The closing bracket intent looks wrong.
# Notice that the scramblesuit is even not supproted in offcial 6.5.1 TBB
# Is this option still useful or safe?
# No. Do not use it anymore.
Agreed. If a pluggable support was deprecated from TBB, we should not provide that option in anon-connection-wizard. (Well, unless a strong argument was made.)
Whonix Connection Wizard
Please strip out
Whonix there so this can be a general purpose package, which is not really tied to Whonix.
Legacy. This is not so great. A very rudimentary implementation.
That way the user cannot add any custom customizations since these would be overwritten.
On the topic of configuration file edits, could you read please https://www.whonix.org/wiki/Dev/Tor and tell me what you think about that?
Until https://trac.torproject.org/projects/tor/ticket/1922 is implemented - which is likely not very soon - which is likely after anon-connection-wizard is finished... What do you think, should anon-connection-wizard edit /etc/tor/torrc using the
### BEGIN anon-connection-wizard ### /
### END anon-connection-wizard ### approach? Let's call that the edit marker approach or can you think of a better term for this?
Another approach would be:
- write the output of anon-connection-wizard to a file in /var/cache/anon-connection-wizard/output.conf (check if okay with FHS)
/usr/share/tor/tor-service-defaults-torrc (still use markers, but not for the user to add customizations, but to mark changes from anon-connection-wizard)
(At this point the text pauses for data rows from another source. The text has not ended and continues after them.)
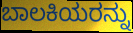
ಬಾಲಕಿಯರನ್ನು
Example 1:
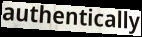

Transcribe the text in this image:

authentically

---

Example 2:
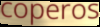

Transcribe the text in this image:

coperos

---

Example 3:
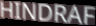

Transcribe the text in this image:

HINDRAF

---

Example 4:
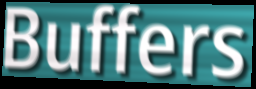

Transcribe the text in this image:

Buffers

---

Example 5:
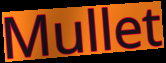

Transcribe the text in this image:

Mullet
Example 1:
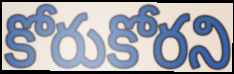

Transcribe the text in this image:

కోరుకోరని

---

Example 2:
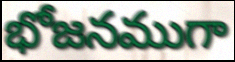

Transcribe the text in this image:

భోజనముగా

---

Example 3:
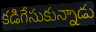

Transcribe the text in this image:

కడిగేసుకున్నాడు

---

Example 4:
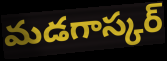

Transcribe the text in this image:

మడగాస్కర్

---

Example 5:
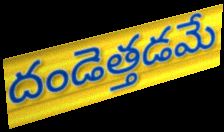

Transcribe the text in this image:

దండెత్తడమే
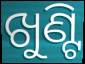
ଖୁଣ୍ଟି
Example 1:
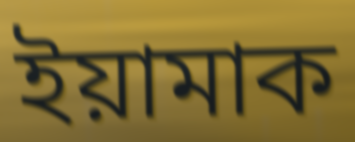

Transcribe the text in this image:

ইয়ামাক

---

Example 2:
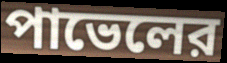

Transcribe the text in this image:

পাভেলের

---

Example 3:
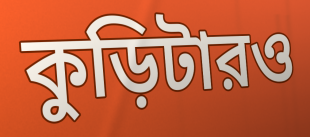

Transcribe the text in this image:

কুড়িটারও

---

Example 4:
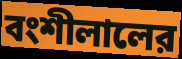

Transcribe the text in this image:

বংশীলালের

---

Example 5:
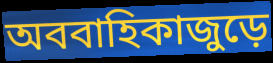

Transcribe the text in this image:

অববাহিকাজুড়ে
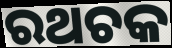
ରଥଚକ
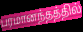
பரமானந்தத்தில்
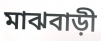
মাঝবাড়ী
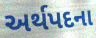
અર્થપદના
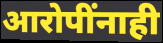
आरोपींनाही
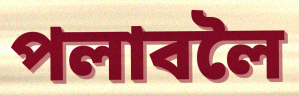
পলাবলৈ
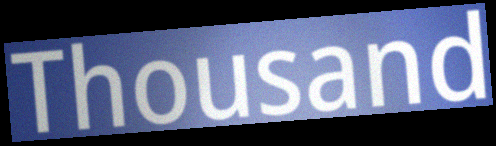
Thousand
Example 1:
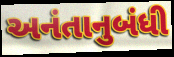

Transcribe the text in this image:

અનંતાનુબંધી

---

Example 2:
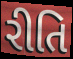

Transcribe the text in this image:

રીતિ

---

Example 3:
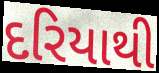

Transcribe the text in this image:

દરિયાથી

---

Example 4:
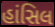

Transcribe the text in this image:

હાંસિલ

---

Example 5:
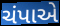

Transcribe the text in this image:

ચંપાએ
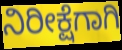
ನಿರೀಕ್ಷೆಗಾಗಿ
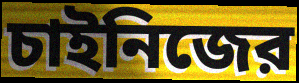
চাইনিজের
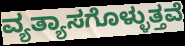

- when the anon-gw-anonymizer-config package is upgraded,
/usr/share/tor/tor-service-defaults-torrc would be overwritten
- we'd to make sure using Debian maintainer scripts (or even Debian triggers if required) to re-append
/var/cache/anon-connection-wizard/output.conf before Tor gets reload (so settings are not lost on upgrades)
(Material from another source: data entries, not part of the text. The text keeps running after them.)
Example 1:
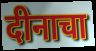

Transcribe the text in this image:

दीनाचा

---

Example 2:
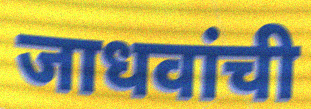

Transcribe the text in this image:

जाधवांची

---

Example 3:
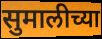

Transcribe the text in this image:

सुमालीच्या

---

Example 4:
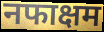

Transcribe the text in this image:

नफाक्षम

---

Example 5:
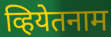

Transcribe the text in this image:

व्हियेतनाम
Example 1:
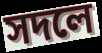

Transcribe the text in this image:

সদলে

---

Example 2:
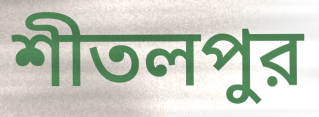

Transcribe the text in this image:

শীতলপুর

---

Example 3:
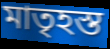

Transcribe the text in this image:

মাতৃহস্ত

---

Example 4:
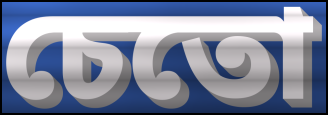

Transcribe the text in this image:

চেতো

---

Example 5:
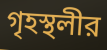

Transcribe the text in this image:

গৃহস্থলীর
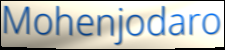
Mohenjodaro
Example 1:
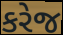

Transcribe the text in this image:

કરેજ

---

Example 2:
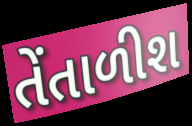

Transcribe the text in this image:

તેંતાળીશ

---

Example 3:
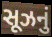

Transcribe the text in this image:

સૂઝનું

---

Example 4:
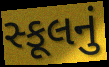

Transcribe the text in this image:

સ્કૂલનું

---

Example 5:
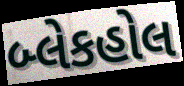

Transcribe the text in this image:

બ્લેકહોલ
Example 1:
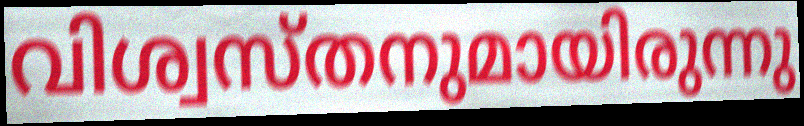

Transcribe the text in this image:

വിശ്വസ്തനുമായിരുന്നു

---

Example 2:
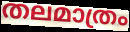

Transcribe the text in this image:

തലമാത്രം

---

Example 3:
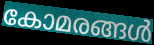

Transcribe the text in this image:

കോമരങ്ങൾ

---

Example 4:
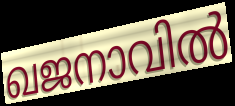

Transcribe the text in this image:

ഖജനാവിൽ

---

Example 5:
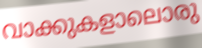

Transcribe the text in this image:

വാക്കുകളാലൊരു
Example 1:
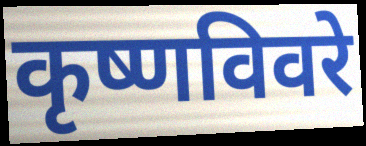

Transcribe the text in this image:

कृष्णविवरे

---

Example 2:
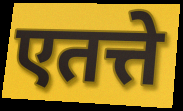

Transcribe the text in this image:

एतत्ते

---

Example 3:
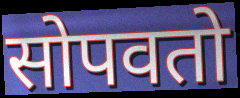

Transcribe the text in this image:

सोपवतो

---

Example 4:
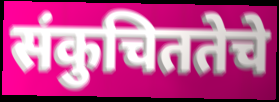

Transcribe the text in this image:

संकुचिततेचे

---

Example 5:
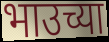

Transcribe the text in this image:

भाउच्या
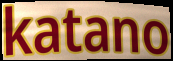
katano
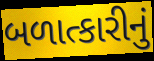
બળાત્કારીનું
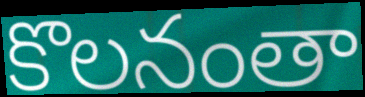
కొలనంతా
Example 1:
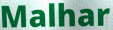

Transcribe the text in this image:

Malhar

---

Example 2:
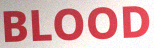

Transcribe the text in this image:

BLOOD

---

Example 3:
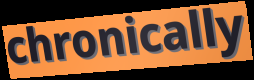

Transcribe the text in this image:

chronically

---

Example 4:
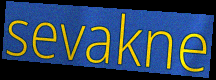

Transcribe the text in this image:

sevakne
- That way we would not have to edit /etc/tor/torrc.
What do you think?
# Q: Why there is no those lines in torrc after using Torlauncher to configure that?
# Do we really need these?
# If so, can we just input them as default and mange them only use UseBridges 0/1 to control it?
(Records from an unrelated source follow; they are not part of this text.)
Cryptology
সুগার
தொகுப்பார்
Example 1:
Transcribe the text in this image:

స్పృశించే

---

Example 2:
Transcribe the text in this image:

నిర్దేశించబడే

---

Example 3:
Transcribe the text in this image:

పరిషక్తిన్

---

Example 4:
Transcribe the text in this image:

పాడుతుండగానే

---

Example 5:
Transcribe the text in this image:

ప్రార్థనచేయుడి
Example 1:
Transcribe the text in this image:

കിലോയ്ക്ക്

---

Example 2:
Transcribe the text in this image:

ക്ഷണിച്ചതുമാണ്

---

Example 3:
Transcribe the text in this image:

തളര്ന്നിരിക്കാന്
# TODO: Both proxy_ip and proxy_port are not implemented yet.
In that case, please remove the comment.
print 'ERROR: This must be run as root!\nUse "kdesudo".'# Q: But why?
Because of unix file permissions. torrc and status files are not owned by user
user. However, gui applications have to be run as a user using kdesudo or gksudo. To simplify this we could provide a shell wrapper that automates prepending the kdesudo. Also on the gateway we can have anon-connection-wizard start passwordless as sudo using sudoers. (Which is one of the simplest parts, please ask me if you don't know how to do that so I can save you the time from figuring that out.)